In August, Hultin asked Taubenberger if he would like him to return to the Alaskan village and dig the gravesite again.
"I remember it was on a Monday that we had a conversation, and we said we thought he should do it," Taubenberger said. "He said he didn't think he could leave before Friday."
Hultin said the reason for the three-day delay was that he had been finishing a replica of a 14th-century Norwegian log cabin in the Sierras. "I didn't want to tell Jeffrey that," Hultin said. "He might think he was dealing with a nut." Hultin left that Friday, taking tools, camera and film. He did not take the time to seek financing from any foundation or government agency.
"I was so anxious to do the work that I wanted to remove all conceivable obstacles," Hultin said. He said he did not want to repeat the experience of a proposed expedition to exhume Norwegian miners who died in the 1918 flu and were buried above the permafrost line. That expedition has been in the planning stages for more than three years and involves an international team.
"I was interested in speed," Hultin said. "So I called my travel man and said: `Fix me up with some tickets.' "
Hultin arrived at Brevig last August, spoke to the village officials and got permission to dig, slept on an air mattress on the floor of the local school and accepted the offer of four young men in the village to help him dig. On the third day, at 3 p.m., Hultin said, they came upon the first body, 6 feet down. But the tissue had rotted, which Hultin said he suspected was a consequences of his digging in 1951. The next day, at a depth of 7 feet, they came upon four bodies with soft tissue left on them. One, the body of an obese woman, was particularly well preserved.
"I sat on this pail and saw this woman," Hultin said. "She was in a state of good preservation, her lungs were good. And I knew that this is where the virus would be."
Hultin removed her lungs and also took tissue from the lungs of the three other victims, even though he doubted that their decaying tissue would contain virus particles. He put the tissues in a preservative and closed the grave. To make sure the tissues reached Taubenberger, Hultin made four packages, each containing tissue from all four victims. He mailed them on subsequent days using Federal Express, United Parcel Service and the Postal Service.
Hultin said he was not worried that he might be sending tissue containing live viruses. "I tried to grow the virus under very good laboratory conditions in 1951 and it was not possible," he said. "The virus was dead. So I was not concerned."
Hultin estimated that the entire trip, including paying his helpers, had cost him $3,200.
In the meantime, Taubenberger and his colleagues had found fragments of the flu virus in another of the pathology specimens that they had ordered from the warehouse. This was from a 30-year-old man, Pvt. James Downs, who died of the flu in Camp Upton, N.Y., on Sept. 26, 1918, three days after he became ill.

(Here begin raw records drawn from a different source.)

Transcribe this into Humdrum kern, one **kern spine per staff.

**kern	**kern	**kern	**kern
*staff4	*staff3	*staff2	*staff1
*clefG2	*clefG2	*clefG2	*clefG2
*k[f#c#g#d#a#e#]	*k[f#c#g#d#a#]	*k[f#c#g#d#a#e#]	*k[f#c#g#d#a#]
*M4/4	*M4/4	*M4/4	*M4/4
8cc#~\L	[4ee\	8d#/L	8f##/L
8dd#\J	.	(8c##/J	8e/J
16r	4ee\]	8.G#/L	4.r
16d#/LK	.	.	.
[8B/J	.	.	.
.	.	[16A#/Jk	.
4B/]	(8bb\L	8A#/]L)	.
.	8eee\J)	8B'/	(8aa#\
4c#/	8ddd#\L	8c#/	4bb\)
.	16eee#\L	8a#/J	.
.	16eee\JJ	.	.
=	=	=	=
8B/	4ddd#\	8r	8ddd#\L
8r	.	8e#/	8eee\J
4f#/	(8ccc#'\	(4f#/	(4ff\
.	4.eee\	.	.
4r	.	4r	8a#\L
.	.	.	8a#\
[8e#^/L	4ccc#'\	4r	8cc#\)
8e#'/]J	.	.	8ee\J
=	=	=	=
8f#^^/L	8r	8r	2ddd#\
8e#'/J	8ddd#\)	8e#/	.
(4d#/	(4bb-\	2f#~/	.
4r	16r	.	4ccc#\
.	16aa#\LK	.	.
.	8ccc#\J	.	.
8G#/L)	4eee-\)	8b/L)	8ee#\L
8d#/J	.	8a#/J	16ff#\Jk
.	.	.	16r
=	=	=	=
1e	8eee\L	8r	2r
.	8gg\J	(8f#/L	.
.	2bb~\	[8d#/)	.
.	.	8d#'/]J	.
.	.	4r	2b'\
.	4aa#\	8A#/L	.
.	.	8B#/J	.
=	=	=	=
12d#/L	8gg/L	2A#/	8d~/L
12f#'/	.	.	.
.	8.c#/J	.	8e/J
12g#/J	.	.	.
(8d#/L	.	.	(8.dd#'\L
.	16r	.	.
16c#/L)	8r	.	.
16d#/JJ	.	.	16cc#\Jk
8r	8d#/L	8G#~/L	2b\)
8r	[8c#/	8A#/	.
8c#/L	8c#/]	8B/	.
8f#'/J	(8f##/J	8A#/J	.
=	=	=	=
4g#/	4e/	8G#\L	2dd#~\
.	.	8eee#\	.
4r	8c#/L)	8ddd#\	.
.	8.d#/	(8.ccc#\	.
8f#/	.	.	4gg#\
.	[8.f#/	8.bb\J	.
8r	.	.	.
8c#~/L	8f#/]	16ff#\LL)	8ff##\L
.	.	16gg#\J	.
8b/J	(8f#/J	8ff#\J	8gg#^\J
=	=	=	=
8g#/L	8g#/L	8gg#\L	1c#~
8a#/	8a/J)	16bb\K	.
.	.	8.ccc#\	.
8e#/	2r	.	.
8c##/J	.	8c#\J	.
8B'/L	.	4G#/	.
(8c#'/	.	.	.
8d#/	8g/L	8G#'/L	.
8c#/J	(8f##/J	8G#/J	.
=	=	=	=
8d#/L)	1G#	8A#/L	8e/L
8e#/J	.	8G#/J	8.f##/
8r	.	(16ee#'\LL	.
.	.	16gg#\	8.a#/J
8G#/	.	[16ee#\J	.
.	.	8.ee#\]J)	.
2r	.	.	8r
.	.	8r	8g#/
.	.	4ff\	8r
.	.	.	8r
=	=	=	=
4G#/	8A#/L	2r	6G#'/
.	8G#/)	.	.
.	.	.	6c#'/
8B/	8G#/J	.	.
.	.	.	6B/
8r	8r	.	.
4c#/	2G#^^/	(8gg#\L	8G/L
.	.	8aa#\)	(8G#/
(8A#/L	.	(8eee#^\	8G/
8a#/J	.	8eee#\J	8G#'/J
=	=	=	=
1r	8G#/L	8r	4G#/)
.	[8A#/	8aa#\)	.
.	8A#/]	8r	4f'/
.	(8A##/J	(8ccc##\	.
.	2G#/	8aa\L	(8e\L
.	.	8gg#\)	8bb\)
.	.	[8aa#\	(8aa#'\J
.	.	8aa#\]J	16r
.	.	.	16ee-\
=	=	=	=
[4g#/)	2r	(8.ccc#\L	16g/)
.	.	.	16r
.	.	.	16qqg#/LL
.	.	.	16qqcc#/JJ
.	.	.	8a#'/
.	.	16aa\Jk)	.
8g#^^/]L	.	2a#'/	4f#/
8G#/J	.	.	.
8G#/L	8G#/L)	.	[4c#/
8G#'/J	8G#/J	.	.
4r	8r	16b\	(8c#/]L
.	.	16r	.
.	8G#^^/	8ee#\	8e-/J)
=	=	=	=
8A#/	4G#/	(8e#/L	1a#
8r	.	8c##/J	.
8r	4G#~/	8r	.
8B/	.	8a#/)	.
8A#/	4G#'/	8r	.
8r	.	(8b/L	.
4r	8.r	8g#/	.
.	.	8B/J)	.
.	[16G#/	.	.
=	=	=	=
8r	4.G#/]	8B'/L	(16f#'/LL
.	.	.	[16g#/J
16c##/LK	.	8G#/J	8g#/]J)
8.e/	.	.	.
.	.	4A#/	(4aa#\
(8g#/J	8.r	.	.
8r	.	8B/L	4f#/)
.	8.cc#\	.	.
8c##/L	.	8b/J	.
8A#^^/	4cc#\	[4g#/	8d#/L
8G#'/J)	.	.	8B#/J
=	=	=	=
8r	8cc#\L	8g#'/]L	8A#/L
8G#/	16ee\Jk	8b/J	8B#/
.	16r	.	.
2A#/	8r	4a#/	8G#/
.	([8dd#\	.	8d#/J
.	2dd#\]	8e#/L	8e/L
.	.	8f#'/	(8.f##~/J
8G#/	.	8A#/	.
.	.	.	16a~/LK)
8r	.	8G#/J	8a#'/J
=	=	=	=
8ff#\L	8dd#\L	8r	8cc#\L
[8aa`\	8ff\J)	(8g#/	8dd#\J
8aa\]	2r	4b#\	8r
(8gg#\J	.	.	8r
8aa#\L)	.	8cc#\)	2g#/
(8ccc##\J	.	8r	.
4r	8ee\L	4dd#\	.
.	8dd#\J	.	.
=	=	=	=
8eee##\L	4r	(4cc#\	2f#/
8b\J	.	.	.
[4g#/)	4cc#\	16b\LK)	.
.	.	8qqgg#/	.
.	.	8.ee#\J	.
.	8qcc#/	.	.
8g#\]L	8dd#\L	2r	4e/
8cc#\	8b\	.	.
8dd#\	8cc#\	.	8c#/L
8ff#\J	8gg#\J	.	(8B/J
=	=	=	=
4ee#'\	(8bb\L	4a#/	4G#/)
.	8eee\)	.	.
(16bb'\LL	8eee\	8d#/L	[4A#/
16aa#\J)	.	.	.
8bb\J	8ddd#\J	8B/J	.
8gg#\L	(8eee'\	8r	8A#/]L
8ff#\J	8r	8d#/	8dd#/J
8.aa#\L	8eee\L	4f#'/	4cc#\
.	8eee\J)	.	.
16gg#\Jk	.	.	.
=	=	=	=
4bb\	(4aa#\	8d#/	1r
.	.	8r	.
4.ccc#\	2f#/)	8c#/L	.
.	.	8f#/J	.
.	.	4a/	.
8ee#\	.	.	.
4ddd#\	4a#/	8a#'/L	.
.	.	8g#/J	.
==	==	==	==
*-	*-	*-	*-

Now, Taubenberger and his colleagues have virtually completed analyzing one of the virus' 10 genes, the hemagglutinin gene. The virus uses the gene to make a protein that allows it to stick to the surface of lung cells, Tau-ben-berger said. One hypothesis, based on what happens with some flu viruses that strike birds, is that the 1918 flu became deadly because a particular area of the hemagglutinin gene, the cleavage site, was altered. But Taubenberger saw no such alteration.
"Our goal is to get the sequence of all of the genes," Taubenberger said.